低速モビリティにより実現される将来サービスのイメージ

 今回の共同研究は、モビリティを活用した団地内の移動支援・物搬送支援を介した団地居住者などによる共助型サービスの実現に向けたニーズ把握、システム設計、事業化検証を行うことを目的としたもの。12月14日から22年2月28日まで、UR賃貸住宅みさと団地(埼玉県三郷市)で実証を行う。

 パナソニックとUR都市機構は、この共同研究により、団地居住者など地域の共助による活動やコミュニケーションを促し、モビリティによって移動負担の軽減を図るサービスの実証実験に取り組むことで、誰もが住み慣れた地域で生き生きと安心して暮らし続けられるまちづくりの実現を目指す。

 パナソニックは団地の人々の共助活動を支える低速モビリティサービスに必要となる技術開発とサービス基盤を提供し、UR賃貸住宅をはじめとする既存住宅団地での移動の課題を解決していく。

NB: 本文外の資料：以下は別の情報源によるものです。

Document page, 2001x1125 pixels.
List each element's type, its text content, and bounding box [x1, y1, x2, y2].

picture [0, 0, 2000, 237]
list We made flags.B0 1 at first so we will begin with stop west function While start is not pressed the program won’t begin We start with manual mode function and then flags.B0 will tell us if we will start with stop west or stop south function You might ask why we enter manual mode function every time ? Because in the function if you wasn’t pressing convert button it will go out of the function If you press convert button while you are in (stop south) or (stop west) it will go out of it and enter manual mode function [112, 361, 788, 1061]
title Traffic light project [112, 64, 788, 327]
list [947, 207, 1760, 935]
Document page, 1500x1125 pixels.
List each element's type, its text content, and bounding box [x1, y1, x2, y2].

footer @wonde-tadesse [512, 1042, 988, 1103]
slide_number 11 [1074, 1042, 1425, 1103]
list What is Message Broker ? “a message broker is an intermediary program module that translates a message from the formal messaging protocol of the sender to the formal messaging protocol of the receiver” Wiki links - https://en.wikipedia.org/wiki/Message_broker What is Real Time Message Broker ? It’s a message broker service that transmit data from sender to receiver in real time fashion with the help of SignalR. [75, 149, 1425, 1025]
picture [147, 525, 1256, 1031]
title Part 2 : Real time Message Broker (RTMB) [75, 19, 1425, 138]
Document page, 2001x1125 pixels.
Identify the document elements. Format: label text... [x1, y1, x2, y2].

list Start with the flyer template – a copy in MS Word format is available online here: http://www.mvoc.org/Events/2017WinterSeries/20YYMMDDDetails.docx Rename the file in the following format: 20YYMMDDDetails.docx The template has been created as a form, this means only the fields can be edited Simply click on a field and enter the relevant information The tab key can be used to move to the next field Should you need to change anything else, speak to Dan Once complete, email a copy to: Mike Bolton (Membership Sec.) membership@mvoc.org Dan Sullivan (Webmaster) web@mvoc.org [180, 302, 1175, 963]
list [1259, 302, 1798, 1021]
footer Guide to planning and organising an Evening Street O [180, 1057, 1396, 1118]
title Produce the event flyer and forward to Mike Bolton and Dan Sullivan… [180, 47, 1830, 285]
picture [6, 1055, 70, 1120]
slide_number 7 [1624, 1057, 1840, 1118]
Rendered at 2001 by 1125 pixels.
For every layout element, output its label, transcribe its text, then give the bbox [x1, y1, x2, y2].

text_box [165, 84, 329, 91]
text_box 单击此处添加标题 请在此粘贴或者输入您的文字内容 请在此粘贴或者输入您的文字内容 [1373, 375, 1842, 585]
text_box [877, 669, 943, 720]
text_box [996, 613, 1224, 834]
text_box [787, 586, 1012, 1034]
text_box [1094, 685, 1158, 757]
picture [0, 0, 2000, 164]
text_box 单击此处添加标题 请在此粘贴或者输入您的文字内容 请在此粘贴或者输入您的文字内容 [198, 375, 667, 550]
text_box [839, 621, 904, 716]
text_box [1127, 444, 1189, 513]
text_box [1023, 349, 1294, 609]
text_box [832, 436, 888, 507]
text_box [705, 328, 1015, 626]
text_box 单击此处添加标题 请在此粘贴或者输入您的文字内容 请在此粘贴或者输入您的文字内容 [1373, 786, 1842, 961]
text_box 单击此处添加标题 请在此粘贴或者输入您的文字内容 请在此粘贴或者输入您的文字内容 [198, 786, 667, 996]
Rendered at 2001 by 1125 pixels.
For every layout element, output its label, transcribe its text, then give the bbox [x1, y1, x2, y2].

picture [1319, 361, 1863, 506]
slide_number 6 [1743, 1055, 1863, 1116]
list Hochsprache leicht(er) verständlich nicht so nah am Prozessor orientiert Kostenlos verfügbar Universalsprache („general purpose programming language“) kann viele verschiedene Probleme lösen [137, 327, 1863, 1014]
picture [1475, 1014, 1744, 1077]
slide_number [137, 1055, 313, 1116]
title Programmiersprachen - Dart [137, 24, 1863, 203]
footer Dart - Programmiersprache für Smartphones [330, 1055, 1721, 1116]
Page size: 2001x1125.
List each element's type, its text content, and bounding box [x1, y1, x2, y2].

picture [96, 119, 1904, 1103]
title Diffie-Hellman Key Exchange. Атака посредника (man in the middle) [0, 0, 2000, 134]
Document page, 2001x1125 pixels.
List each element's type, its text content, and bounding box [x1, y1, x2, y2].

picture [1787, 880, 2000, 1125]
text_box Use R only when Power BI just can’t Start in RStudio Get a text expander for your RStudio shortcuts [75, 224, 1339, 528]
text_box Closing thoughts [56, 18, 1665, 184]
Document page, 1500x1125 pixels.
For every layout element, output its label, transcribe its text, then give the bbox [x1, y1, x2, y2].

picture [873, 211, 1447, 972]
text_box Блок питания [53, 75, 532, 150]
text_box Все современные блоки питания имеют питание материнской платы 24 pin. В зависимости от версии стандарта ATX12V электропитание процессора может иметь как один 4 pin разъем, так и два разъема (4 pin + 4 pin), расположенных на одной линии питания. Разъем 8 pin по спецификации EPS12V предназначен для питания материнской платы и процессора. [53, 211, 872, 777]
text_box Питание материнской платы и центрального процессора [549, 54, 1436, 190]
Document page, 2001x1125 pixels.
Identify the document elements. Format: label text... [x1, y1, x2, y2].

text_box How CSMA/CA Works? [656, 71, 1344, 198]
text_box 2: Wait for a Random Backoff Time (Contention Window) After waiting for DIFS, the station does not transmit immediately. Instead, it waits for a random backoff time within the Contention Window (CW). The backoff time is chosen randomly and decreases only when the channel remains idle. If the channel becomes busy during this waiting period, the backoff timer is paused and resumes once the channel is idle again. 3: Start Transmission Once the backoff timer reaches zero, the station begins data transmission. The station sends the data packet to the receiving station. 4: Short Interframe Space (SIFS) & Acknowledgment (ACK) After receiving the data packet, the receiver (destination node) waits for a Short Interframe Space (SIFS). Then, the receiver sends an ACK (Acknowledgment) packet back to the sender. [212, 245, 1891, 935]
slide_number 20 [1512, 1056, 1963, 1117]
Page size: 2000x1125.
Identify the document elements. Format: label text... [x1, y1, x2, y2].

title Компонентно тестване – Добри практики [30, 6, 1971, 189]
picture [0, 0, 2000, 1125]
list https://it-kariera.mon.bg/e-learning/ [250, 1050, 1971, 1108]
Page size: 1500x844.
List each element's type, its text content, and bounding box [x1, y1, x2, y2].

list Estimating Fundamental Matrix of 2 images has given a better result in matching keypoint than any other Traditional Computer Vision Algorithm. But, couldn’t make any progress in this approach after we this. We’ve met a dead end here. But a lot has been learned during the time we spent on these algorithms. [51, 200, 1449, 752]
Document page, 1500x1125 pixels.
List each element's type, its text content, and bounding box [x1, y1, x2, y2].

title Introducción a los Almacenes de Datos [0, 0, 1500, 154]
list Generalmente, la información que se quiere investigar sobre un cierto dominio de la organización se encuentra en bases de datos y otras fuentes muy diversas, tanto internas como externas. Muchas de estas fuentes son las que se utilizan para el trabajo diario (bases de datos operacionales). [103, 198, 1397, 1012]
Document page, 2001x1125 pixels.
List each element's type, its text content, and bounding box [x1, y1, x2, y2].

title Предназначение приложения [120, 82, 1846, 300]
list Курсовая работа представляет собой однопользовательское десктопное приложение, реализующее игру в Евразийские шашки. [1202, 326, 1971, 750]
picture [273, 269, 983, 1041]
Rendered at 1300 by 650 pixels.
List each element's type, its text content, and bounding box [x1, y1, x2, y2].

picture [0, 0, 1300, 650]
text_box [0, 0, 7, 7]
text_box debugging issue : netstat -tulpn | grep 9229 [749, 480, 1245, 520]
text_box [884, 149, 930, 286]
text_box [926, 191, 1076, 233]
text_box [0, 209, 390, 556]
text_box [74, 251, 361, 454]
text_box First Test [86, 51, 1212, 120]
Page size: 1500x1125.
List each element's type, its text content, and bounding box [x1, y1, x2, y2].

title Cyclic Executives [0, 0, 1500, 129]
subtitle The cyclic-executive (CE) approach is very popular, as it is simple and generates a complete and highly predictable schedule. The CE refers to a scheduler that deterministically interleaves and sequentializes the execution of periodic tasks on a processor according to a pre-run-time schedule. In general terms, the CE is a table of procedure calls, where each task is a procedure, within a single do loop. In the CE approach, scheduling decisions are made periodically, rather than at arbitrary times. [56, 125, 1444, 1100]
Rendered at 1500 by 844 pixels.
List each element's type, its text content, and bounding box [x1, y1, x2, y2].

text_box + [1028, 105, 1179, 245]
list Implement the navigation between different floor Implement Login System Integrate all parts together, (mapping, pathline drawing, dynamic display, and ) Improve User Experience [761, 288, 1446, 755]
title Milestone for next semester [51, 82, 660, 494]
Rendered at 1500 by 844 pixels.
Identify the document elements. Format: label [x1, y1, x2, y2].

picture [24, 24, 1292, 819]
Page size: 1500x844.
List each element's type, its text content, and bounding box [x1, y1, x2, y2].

 UR都市機構では、今回の共同研究のフィールドとしてUR賃貸住宅みさと団地を提供し、地域関係者との調整などを円滑に推進することで、居住者のラストワンマイルの課題解決に向けた団地内移動支援を実現して、地域医療福祉拠点化のさらなる推進を目指していく。なお、みさと団地では21年1月以降、団地内移動支援実証実験として電動車いす等モビリティの試乗走行などを予定している。